#### Tâches à effectuer
a) Répondez à ces questions d'après l'extrait sur les TROD Covid-19 :
(i) À quoi est destinée l'enquête épidémiologique à laquelle les officines peuvent participer ?
(ii) Combien de dispositifs ont été labellisés par le ministère de la Santé ?
(iii) Combien de temps faut-il pour obtenir un résultat ?
b) Recopiez, dans l'extrait sur les TROD Covid-19, le passage qui va de « TROD Covid-19 : un » jusqu'à « et de dépistage. ».
c) Présentez sous forme de liste le paragraphe de l'extrait sur les TROD Covid-19 qui commence par « Les pharmacies d'officine font désormais », en gardant ses faits principaux.

#### Extrait du texte

▶

TROD Covid-19 : un double enjeu pour l’officine
A titre exceptionnel et pour une durée limitée, les officines françaises sont autorisées à réaliser des TROD sérologiques. Elles peuvent également participer à une enquête épidémiologique, destinée à évaluer le niveau d’immunité collective. Double objectif de la démarche : éclairer la décision publique et valoriser le rôle du pharmacien dans les politiques de prévention et de dépistage.
Les pharmacies d’officine font désormais partie intégrante de la stratégie de dépistage déployée par le gouvernement. Depuis deux mois, elles sont autorisées à pratiquer des tests rapides d’orientation diagnostique, capables de détecter la présence d’anticorps contre le nouveau coronavirus. 51 dispositifs de ce type ont été labellisés par le ministère de la Santé. Ils disposent tous d’un marquage CE. Non remboursables, leur prix est estimé à une vingtaine d’euros, en moyenne. Techniquement, le pharmacien procède à un prélèvement de sang capillaire, qu’il met en contact avec un réactif. Une dizaine de minutes suffisent pour obtenir un résultat qui devra toutefois être confirmé par un laboratoire de biologie médicale. Prescrite par le médecin, systématiquement informé de la situation, une prise de sang complémentaire devra alors permettre de mesurer la réponse immunitaire. Une analyse virologique pourra également être recommandée. A noter : cette autorisation exceptionnelle devait s’achever à la fin du mois d’octobre, mais elle pourrait être prolongée dans le temps.

◀

#### Données affichées
▶

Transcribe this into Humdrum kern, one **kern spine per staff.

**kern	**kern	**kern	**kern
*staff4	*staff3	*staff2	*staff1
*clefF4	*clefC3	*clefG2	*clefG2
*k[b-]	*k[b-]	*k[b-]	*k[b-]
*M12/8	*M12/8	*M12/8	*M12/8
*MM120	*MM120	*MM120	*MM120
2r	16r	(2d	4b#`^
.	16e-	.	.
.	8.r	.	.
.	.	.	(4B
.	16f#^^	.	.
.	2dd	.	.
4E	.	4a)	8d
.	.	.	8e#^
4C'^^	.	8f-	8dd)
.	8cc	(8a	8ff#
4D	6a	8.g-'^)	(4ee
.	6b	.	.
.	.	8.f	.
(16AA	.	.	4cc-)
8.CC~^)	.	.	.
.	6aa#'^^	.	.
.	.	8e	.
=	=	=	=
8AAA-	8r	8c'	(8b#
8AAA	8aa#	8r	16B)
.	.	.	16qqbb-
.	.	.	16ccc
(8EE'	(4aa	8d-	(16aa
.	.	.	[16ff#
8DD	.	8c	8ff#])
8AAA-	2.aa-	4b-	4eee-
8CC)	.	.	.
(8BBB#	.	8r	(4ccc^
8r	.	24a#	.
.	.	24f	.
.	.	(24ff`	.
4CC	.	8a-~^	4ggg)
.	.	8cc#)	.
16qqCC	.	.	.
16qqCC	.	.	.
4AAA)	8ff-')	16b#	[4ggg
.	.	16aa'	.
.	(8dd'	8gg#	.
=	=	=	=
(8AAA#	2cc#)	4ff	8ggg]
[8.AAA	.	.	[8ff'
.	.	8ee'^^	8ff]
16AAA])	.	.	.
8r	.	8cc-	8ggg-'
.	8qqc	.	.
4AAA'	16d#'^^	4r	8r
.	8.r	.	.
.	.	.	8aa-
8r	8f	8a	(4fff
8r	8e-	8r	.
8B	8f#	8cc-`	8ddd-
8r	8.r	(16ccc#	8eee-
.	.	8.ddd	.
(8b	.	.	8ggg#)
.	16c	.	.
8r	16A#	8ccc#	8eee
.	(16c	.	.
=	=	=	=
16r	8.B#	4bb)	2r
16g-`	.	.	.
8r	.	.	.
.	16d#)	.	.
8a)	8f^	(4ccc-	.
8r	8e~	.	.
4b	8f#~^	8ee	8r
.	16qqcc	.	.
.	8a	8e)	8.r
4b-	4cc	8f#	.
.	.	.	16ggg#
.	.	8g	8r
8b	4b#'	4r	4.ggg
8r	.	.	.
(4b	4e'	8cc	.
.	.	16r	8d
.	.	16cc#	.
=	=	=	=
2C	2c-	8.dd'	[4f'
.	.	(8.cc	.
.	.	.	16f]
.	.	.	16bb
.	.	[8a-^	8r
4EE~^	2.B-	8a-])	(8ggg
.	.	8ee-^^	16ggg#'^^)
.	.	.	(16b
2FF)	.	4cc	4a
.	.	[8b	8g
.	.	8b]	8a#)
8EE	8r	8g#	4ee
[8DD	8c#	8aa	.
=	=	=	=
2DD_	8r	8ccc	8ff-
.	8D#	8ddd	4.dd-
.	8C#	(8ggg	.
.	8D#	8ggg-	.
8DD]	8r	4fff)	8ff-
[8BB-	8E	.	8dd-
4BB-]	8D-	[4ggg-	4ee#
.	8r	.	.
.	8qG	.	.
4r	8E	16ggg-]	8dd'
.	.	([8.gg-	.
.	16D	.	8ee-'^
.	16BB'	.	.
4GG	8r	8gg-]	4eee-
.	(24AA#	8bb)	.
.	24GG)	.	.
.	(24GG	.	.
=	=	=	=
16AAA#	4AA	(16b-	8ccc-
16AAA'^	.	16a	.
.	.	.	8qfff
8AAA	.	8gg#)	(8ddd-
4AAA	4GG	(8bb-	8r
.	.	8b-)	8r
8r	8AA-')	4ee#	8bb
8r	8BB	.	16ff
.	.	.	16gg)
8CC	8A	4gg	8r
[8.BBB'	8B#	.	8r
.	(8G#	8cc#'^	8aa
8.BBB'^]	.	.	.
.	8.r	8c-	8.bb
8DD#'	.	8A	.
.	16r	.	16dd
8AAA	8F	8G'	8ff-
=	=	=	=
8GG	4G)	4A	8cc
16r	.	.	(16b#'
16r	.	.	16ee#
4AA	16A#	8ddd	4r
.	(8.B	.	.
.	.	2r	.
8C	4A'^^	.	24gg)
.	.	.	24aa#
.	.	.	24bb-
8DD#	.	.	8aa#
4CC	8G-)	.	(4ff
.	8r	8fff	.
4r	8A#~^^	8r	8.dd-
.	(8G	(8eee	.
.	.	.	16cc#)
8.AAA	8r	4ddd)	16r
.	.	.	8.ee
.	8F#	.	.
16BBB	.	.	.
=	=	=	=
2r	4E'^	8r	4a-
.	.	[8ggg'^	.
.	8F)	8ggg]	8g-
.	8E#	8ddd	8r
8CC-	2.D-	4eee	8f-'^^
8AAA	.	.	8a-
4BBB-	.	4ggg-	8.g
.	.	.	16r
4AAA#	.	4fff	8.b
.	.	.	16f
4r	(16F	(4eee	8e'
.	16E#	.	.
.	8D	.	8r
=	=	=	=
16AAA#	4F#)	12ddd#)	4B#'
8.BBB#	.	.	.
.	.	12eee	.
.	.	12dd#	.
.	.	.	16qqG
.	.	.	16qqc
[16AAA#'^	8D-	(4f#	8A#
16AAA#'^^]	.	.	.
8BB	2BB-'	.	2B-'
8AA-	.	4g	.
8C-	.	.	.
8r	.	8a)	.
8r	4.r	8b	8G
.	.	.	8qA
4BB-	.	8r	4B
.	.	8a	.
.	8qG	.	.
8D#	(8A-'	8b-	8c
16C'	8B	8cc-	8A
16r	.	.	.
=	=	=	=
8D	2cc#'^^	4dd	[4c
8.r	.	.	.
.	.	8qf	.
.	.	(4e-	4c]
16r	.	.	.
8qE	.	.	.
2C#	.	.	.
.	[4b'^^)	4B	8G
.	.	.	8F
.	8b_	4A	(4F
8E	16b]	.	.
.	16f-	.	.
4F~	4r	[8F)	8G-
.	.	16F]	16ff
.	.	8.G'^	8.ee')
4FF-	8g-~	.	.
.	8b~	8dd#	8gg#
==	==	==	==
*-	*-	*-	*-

◀

#### Réponses par tâche
a)
(i) À évaluer le niveau d'immunité collective.
(ii) 51 dispositifs.
(iii) Une dizaine de minutes.

b)
TROD Covid-19 : un double enjeu pour l’officine
A titre exceptionnel et pour une durée limitée, les officines françaises sont autorisées à réaliser des TROD sérologiques. Elles peuvent également participer à une enquête épidémiologique, destinée à évaluer le niveau d’immunité collective. Double objectif de la démarche : éclairer la décision publique et valoriser le rôle du pharmacien dans les politiques de prévention et de dépistage.

c)
- Les pharmacies d'officine font partie intégrante de la stratégie de dépistage du gouvernement.
- Depuis deux mois, elles peuvent pratiquer des tests rapides d'orientation diagnostique qui détectent les anticorps contre le nouveau coronavirus.
- 51 dispositifs ont été labellisés par le ministère de la Santé, tous avec un marquage CE.
- Les tests ne sont pas remboursables et coûtent en moyenne une vingtaine d'euros.
- Le pharmacien met un prélèvement de sang capillaire en contact avec un réactif, et le résultat est obtenu en une dizaine de minutes.
- Ce résultat doit être confirmé par un laboratoire de biologie médicale.
- Le médecin, toujours informé, prescrit une prise de sang complémentaire pour mesurer la réponse immunitaire, et une analyse virologique peut aussi être recommandée.
- L'autorisation devait prendre fin à la fin du mois d'octobre, mais elle pourrait être prolongée.